_What this task involves_
The lines from the beginning of the records below through the one holding "- The satellite" are to be copied exactly; leave the pictures out.

(Document images with source code)

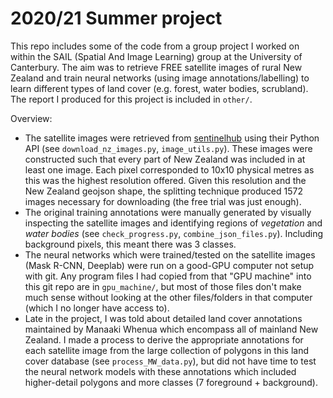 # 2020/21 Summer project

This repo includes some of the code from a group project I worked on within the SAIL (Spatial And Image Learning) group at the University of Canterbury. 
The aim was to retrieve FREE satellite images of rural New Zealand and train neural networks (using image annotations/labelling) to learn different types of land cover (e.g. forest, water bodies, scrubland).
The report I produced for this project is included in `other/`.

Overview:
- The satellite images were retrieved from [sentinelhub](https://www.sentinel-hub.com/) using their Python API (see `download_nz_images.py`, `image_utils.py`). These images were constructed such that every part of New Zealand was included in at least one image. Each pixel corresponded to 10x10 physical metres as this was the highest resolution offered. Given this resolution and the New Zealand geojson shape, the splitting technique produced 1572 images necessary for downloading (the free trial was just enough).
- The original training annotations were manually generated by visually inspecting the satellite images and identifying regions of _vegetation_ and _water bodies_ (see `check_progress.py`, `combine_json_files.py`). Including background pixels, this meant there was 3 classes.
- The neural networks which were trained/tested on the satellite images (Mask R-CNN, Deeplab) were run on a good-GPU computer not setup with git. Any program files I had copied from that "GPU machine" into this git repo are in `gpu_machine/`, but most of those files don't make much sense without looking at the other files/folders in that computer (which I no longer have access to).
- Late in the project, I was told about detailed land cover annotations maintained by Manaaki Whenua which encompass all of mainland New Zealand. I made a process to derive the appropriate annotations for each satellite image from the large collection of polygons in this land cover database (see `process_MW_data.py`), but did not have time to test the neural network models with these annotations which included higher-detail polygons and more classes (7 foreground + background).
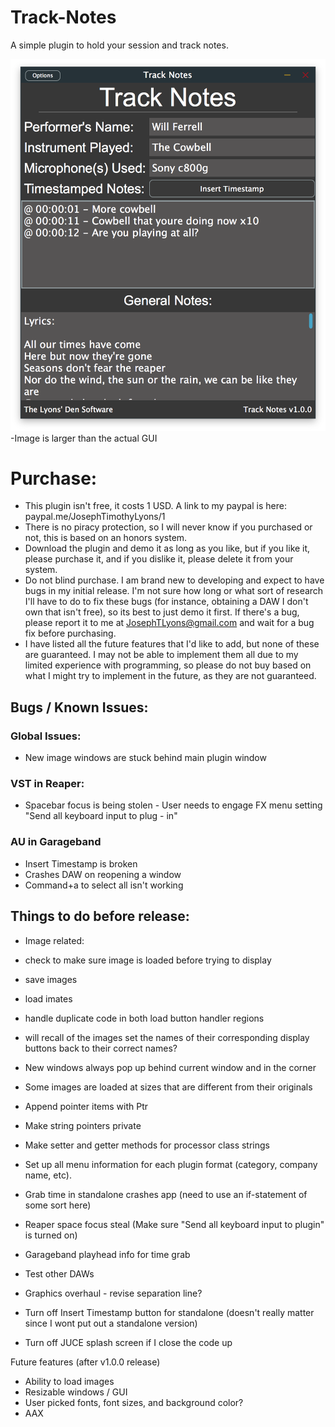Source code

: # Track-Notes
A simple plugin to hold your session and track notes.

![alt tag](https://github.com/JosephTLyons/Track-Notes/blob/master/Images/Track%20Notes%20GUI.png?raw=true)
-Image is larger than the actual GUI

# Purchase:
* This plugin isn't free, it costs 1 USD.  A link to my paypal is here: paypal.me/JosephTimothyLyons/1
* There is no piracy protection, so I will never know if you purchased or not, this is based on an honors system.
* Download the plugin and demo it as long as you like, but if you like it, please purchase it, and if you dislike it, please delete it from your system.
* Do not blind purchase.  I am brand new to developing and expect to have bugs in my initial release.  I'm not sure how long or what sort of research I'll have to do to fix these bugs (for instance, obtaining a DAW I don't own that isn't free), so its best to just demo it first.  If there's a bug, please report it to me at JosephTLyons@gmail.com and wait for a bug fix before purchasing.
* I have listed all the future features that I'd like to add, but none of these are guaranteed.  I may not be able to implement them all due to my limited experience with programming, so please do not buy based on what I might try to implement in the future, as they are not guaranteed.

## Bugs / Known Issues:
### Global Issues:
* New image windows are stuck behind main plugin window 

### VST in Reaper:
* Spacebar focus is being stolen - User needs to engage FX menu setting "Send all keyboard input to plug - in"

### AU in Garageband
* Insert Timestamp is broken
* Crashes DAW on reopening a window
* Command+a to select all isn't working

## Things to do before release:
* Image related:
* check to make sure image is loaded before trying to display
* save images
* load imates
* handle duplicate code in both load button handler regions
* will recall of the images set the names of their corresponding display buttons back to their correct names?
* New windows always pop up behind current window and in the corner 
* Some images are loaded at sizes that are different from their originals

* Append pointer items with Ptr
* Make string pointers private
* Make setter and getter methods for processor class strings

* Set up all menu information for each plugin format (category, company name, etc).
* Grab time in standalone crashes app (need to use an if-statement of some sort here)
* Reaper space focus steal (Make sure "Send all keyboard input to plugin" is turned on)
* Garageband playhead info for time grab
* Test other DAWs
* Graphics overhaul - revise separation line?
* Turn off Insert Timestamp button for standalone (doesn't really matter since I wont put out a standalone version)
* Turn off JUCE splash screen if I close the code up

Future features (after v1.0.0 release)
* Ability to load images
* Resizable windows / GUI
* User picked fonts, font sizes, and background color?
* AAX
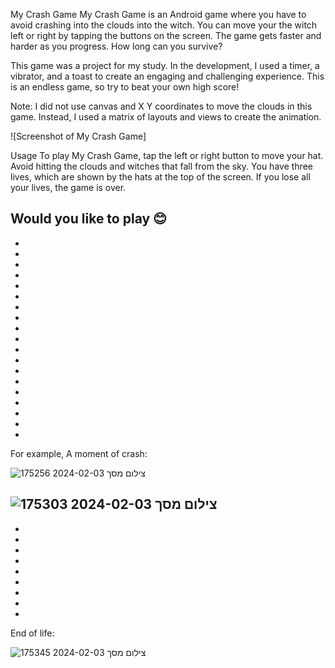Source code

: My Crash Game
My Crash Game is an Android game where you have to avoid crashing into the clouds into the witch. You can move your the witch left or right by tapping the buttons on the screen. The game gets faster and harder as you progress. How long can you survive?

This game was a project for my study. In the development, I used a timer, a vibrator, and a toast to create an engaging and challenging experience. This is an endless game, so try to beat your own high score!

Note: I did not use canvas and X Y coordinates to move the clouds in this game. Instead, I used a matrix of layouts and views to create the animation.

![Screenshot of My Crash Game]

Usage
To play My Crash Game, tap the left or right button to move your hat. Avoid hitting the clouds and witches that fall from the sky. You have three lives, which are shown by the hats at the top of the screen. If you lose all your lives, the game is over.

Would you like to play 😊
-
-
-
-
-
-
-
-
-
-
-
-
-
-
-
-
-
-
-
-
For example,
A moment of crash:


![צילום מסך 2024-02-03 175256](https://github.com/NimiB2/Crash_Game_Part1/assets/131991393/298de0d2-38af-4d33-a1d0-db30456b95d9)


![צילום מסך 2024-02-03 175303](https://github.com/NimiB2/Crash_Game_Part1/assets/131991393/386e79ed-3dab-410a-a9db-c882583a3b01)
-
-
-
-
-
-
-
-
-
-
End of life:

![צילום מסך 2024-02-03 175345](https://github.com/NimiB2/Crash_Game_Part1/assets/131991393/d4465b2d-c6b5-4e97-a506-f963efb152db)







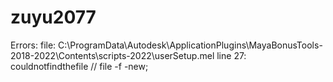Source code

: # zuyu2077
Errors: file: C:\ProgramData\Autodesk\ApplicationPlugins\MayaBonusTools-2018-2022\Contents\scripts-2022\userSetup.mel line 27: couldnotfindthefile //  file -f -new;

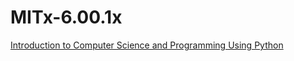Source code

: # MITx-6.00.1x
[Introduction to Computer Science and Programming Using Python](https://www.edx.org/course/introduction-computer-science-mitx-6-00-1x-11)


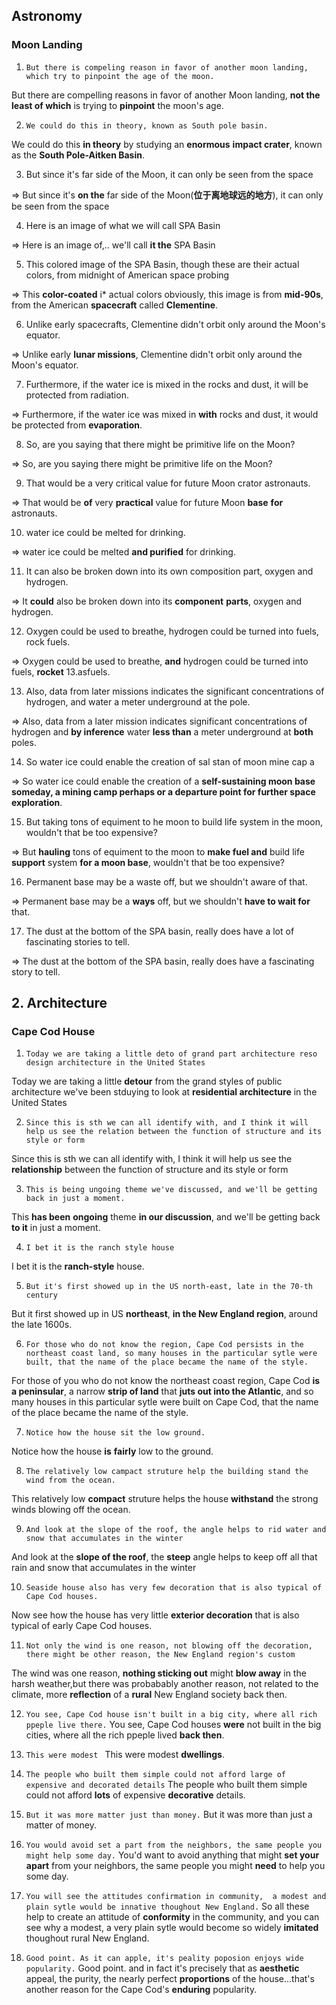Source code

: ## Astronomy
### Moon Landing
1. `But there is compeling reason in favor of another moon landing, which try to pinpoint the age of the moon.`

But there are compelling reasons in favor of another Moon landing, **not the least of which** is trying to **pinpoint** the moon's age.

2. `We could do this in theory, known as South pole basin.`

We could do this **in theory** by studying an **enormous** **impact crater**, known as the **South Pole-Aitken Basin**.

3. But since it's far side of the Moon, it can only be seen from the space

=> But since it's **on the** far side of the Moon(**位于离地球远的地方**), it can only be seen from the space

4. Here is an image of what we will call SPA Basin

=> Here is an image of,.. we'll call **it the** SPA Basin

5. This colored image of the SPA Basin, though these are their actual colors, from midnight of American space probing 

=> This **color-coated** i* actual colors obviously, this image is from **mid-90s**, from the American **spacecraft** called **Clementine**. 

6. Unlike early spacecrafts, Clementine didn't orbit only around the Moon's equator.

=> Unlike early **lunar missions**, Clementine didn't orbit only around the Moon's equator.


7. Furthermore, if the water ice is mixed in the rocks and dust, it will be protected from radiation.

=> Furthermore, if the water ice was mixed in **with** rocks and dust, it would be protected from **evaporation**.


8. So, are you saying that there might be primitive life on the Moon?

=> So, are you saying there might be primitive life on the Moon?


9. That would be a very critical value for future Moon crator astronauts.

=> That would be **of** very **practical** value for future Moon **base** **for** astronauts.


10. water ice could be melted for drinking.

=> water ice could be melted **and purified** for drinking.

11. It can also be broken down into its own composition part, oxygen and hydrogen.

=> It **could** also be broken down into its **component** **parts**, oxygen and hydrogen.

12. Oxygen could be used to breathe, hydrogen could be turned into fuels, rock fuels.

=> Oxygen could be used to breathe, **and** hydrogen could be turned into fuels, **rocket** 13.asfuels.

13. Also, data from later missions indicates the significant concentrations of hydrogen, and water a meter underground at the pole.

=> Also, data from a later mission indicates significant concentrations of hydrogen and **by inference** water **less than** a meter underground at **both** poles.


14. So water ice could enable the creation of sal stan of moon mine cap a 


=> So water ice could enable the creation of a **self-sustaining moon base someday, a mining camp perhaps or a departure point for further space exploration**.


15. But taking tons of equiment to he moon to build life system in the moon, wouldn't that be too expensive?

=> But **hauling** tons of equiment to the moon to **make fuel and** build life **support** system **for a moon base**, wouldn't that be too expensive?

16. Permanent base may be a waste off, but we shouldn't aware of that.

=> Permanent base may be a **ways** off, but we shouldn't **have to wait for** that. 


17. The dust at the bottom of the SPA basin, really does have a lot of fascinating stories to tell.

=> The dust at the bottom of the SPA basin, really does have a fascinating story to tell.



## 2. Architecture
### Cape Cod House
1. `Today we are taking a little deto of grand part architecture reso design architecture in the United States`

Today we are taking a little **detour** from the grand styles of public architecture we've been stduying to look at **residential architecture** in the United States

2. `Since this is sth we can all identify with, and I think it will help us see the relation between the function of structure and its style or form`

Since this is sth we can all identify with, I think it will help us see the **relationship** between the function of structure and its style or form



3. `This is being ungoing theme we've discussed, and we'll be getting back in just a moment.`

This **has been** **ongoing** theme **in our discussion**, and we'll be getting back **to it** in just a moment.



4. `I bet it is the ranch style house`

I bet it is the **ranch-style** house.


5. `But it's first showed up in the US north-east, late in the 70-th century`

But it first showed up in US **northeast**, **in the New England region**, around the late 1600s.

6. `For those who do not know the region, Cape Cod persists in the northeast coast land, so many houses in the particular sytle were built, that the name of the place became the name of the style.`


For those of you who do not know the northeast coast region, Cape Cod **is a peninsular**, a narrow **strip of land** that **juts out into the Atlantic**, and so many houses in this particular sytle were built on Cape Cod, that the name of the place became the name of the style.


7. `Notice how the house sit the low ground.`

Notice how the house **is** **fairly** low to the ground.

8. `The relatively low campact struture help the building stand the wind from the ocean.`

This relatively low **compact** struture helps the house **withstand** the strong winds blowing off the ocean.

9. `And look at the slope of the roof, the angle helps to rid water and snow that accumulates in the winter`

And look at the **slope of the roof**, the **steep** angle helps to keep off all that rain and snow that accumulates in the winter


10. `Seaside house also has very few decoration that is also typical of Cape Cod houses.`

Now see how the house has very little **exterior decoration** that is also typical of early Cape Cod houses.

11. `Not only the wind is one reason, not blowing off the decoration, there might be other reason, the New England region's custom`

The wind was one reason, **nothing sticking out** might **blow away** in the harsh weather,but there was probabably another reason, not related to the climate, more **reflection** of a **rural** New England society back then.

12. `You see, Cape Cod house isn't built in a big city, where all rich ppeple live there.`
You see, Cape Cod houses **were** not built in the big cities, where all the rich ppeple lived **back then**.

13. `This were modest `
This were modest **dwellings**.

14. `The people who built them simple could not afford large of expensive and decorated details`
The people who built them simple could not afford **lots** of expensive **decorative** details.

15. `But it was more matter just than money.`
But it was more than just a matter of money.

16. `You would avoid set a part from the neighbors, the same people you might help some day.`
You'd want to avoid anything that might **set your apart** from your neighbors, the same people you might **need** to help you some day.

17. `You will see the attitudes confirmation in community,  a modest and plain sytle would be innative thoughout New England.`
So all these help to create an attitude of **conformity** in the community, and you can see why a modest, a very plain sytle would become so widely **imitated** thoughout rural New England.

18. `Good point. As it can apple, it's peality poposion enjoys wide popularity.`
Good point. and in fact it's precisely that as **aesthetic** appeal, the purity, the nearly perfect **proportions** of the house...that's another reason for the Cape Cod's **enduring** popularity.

_Solved exercise_
 # 2020/21 Summer project

This repo includes some of the code from a group project I worked on within the SAIL (Spatial And Image Learning) group at the University of Canterbury. 
The aim was to retrieve FREE satellite images of rural New Zealand and train neural networks (using image annotations/labelling) to learn different types of land cover (e.g. forest, water bodies, scrubland).
The report I produced for this project is included in `other/`.

Overview:
- The satellite images were retrieved from [sentinelhub](https://www.sentinel-hub.com/) using their Python API (see `download_nz_images.py`, `image_utils.py`). These images were constructed such that every part of New Zealand was included in at least one image. Each pixel corresponded to 10x10 physical metres as this was the highest resolution offered. Given this resolution and the New Zealand geojson shape, the splitting technique produced 1572 images necessary for downloading (the free trial was just enough).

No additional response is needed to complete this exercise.